Los truchos nos acosan. Cuando nos terminamos de olvidar de una idea apócrifa en su origen que nos cautivó por un par de días y estábamos a punto de enamorarnos de otra enteramente genuina, ahí vuelve la mentira a conquistarnos con sus fascinantes falsedades y su encantadora versimilitud.

Vi esta pieza de prankvertising (publicidad + sorpresa, tendencia sobre la que escribí unas líneas explicativas el año pasado) que activó la agencia coreana Innored en un local de The North Face y no pude resistirme a compartirla, pese a sus inocultables signos de ser trucha:

Es que como explicó bien el publicitario Roberto Patxot en Roast Brief (valía la pena volver a citarlo), las campañas de perfil “festivalero” que fueron desarrolladas con la venia de un cliente pero sin su pedido ya están institucionalizadas.

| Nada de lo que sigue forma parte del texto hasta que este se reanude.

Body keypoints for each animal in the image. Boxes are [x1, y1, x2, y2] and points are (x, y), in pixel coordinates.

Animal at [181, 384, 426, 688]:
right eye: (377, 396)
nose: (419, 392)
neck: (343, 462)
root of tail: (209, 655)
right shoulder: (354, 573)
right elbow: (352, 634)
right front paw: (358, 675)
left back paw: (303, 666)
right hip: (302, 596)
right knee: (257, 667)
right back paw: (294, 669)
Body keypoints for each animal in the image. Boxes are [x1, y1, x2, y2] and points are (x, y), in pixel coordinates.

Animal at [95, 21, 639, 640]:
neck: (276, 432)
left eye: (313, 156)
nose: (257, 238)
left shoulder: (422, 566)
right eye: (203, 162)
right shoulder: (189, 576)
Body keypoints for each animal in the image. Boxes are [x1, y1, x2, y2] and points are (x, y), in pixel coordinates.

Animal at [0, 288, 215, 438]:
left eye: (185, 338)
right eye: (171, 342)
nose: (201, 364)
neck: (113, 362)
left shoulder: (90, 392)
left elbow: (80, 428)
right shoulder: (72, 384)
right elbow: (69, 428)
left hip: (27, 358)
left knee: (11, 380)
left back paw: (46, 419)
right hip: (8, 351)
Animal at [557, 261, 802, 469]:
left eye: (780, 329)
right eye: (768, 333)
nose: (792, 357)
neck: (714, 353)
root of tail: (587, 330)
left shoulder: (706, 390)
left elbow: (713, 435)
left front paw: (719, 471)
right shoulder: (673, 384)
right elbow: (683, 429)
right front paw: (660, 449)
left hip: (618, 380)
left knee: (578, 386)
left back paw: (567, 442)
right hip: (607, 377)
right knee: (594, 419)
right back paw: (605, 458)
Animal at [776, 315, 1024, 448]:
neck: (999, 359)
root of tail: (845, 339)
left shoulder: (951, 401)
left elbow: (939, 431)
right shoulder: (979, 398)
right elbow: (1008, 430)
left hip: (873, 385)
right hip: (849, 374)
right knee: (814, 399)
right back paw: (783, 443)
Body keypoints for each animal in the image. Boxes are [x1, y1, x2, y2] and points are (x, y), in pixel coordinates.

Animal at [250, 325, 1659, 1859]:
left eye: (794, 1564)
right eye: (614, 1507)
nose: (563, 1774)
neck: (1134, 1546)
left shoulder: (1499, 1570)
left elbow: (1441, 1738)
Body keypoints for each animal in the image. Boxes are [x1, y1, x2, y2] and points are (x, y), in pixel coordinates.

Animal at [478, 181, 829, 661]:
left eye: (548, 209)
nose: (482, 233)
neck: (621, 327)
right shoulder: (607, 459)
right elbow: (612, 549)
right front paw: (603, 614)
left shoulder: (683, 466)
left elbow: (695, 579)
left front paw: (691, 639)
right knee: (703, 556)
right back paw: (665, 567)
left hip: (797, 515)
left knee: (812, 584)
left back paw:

No vendría mal, sin embargo, debatir su rol, su alcance, su condición frente a ideas (llamémoslas) verdaderas.

Si todos reconocen cuando un trucho hace su aparición, quizá sea conveniente un blanqueo formal de la situación y admitir sin ocultamientos que la función de entretenimiento de la publicidad ha tenido efectos secundarios y que la industria de las ideas necesita nutrirse de la ficción incluso cuando viene con disfraz de realidad.

Mientras tanto, seguiremos entregándonos a estas mentiras con espíritu lúdico. Eso sí, más vale que haya un aporte creativo original al universo de la marca. Porque si no, volveremos a la tanda legítima, sin adulteraciones, hasta que otro postizo nos vuele la cabeza.